Il tuffatore un senso lo ha, invece. Si tuffa da uno scoglio che sembra conoscere solo lui. Ogni giorno. Come un rituale. Qualcosa che deve essere ripetuto perché di vitale importanza. Un solo tuffo, a un’ora certa, nel primo pomeriggio.

Cerco di immaginarlo altrove, non ci riesco. Ai tempi dell’università giocavo a inserire i professori che più temevo in luoghi diversi da una cattedra, tentavo di renderli più familiari immergendoli in una casa disegnata con pochi dettagli, qualche sfumatura di colore, amici in un giardino, luci in una sera d’estate. Con il tuffatore ho cercato di fare lo stesso ma con scarsi risultati. Per me vive solo piegato su quella roccia.

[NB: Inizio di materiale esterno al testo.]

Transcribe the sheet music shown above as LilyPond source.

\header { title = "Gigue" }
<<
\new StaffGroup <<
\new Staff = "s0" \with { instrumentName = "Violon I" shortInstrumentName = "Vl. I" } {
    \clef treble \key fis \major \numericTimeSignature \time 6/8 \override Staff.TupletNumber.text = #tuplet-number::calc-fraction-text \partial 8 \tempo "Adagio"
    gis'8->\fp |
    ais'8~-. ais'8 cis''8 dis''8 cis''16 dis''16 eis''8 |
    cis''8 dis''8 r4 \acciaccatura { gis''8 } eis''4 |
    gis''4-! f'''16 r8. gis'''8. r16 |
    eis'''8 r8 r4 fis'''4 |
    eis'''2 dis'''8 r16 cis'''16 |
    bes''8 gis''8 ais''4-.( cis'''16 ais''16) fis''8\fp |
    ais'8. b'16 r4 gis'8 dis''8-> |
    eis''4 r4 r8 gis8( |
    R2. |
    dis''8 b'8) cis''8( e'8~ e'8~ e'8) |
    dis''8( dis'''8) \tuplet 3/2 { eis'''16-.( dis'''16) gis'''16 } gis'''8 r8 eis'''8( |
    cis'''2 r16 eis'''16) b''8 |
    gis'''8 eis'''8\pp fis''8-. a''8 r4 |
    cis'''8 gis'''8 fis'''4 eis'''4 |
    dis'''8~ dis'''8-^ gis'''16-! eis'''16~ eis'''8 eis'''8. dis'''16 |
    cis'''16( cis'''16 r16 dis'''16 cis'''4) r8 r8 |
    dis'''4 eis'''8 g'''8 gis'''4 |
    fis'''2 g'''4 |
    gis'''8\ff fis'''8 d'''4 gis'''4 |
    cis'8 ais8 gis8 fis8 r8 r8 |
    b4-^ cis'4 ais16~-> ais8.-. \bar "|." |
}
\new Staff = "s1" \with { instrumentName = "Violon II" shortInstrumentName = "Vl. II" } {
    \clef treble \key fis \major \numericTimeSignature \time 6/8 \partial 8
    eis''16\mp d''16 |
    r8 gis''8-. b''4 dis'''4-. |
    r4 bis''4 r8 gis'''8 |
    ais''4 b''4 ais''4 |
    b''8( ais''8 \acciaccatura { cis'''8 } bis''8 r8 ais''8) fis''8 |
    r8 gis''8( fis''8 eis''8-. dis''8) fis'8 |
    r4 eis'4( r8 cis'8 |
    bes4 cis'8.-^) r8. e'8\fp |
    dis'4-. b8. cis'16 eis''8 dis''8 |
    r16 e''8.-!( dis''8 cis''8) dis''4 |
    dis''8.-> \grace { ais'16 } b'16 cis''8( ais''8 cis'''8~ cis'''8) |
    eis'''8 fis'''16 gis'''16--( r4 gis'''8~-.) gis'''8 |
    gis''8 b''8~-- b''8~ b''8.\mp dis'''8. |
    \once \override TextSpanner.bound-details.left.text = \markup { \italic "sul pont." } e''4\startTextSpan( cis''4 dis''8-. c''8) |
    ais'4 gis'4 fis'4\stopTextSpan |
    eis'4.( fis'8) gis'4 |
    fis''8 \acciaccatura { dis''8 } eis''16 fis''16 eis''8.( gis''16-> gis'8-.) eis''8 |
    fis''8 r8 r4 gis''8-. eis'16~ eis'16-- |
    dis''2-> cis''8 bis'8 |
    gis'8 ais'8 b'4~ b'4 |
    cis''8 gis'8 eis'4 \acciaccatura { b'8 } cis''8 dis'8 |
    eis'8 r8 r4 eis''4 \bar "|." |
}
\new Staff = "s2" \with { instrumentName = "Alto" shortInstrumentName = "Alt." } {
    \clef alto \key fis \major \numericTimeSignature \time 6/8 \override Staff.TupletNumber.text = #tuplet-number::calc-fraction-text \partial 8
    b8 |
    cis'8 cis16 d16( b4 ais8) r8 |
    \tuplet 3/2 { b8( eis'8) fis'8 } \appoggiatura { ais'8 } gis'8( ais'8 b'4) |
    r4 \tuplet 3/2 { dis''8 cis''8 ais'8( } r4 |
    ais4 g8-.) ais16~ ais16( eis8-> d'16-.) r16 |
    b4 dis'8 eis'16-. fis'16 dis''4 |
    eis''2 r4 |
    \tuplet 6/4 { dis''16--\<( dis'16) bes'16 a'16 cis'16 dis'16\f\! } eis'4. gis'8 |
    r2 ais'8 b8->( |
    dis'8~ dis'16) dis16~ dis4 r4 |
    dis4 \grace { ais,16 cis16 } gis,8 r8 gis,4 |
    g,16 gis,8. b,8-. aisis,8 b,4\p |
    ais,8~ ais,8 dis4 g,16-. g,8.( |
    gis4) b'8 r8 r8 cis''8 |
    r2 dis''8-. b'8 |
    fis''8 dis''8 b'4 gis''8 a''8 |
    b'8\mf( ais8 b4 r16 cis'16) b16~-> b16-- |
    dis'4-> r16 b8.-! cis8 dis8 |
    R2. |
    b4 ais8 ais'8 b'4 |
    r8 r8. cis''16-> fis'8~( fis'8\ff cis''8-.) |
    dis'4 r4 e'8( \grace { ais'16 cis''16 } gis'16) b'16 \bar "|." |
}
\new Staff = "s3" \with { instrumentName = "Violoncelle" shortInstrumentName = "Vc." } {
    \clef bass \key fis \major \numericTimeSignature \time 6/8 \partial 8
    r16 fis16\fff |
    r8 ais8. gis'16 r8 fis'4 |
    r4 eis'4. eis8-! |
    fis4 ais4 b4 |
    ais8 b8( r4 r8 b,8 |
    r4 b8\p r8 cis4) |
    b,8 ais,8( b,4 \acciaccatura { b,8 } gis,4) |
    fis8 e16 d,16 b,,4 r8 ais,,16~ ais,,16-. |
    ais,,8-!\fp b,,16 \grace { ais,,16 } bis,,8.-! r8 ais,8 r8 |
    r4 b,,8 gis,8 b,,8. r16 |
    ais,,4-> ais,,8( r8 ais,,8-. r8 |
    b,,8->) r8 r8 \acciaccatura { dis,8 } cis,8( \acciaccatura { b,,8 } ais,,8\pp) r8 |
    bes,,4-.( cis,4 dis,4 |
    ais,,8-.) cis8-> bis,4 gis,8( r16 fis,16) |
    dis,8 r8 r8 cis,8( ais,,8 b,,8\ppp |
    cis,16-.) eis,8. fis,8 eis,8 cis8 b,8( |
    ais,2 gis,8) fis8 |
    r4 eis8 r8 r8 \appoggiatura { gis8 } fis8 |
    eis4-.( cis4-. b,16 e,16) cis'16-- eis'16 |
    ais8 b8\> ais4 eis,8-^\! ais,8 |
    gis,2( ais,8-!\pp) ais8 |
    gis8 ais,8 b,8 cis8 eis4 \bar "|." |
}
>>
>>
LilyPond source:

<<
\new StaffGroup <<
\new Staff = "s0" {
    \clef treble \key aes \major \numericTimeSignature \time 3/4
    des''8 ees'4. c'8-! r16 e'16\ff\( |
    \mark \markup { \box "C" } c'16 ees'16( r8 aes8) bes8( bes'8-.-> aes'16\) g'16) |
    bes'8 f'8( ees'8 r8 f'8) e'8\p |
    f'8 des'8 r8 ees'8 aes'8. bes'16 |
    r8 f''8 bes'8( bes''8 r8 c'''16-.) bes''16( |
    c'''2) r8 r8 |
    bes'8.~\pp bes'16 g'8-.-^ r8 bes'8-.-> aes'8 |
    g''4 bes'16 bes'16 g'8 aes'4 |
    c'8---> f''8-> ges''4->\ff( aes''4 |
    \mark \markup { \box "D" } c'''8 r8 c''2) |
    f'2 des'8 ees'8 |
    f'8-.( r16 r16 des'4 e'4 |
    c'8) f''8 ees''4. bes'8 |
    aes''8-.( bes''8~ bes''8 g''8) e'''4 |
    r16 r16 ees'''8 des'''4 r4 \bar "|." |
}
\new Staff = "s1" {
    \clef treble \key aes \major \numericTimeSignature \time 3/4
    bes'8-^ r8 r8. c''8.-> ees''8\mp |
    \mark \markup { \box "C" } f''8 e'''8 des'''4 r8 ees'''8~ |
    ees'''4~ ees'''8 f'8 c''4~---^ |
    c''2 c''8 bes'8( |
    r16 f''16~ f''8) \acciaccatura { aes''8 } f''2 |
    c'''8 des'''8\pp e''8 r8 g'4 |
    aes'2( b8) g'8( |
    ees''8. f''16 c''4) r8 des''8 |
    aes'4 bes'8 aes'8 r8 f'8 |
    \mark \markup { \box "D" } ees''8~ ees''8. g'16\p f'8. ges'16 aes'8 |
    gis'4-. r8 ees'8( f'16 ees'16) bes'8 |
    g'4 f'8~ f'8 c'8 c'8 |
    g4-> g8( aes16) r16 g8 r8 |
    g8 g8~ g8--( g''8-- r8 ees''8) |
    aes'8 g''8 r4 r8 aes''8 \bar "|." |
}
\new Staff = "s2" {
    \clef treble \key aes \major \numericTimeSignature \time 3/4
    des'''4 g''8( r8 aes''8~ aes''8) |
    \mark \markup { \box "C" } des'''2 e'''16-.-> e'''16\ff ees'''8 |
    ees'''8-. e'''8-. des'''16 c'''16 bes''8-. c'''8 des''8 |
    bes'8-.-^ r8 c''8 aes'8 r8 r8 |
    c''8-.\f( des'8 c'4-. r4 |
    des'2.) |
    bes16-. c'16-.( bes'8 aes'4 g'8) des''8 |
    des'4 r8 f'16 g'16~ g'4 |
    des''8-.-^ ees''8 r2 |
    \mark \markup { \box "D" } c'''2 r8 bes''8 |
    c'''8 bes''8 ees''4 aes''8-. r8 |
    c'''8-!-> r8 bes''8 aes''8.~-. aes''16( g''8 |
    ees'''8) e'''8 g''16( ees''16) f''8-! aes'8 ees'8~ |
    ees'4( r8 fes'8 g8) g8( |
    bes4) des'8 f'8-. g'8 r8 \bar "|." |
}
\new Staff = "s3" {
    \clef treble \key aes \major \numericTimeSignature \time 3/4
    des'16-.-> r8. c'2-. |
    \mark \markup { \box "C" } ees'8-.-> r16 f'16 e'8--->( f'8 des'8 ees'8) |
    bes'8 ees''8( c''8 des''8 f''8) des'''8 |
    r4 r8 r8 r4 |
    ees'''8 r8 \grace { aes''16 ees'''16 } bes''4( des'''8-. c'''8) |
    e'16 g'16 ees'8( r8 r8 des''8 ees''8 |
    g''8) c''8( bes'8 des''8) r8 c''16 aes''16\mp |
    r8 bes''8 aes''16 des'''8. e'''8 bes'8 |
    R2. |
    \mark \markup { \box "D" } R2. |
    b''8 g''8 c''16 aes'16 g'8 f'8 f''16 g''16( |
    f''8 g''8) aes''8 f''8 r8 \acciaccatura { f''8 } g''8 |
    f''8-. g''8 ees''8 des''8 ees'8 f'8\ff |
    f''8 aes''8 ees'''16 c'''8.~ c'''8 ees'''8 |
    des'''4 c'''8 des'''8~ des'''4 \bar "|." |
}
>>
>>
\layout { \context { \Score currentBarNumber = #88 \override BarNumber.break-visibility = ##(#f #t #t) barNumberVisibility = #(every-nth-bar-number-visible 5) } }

Da dove viene? Perché si tuffa in un punto così pericoloso della costa? Perché solo una volta? Perché tutti i giorni? Perché da solo? E poi dove va? Dove è la sua casa? Di cosa è fatta la sua vita? Come sono i suoi fratelli e le sue sorelle? Gli somigliano? Che abitudini ha? Gli piace andare al cinema? È innamorato di qualcuno? Quanto è grande il suo mare? C’è un posto a cui vorrebbe tornare?

Non incorniciato dalla mia finestra, diventa impalpabile.

Eppure presenza per me lo è. Nel nostro piccolo arcipelago lui è isola ricolma di gioia che onora con un rituale il tempo presente, io isola che attende, paziente, languida, un tempo futuro che col suo mare la sommerga.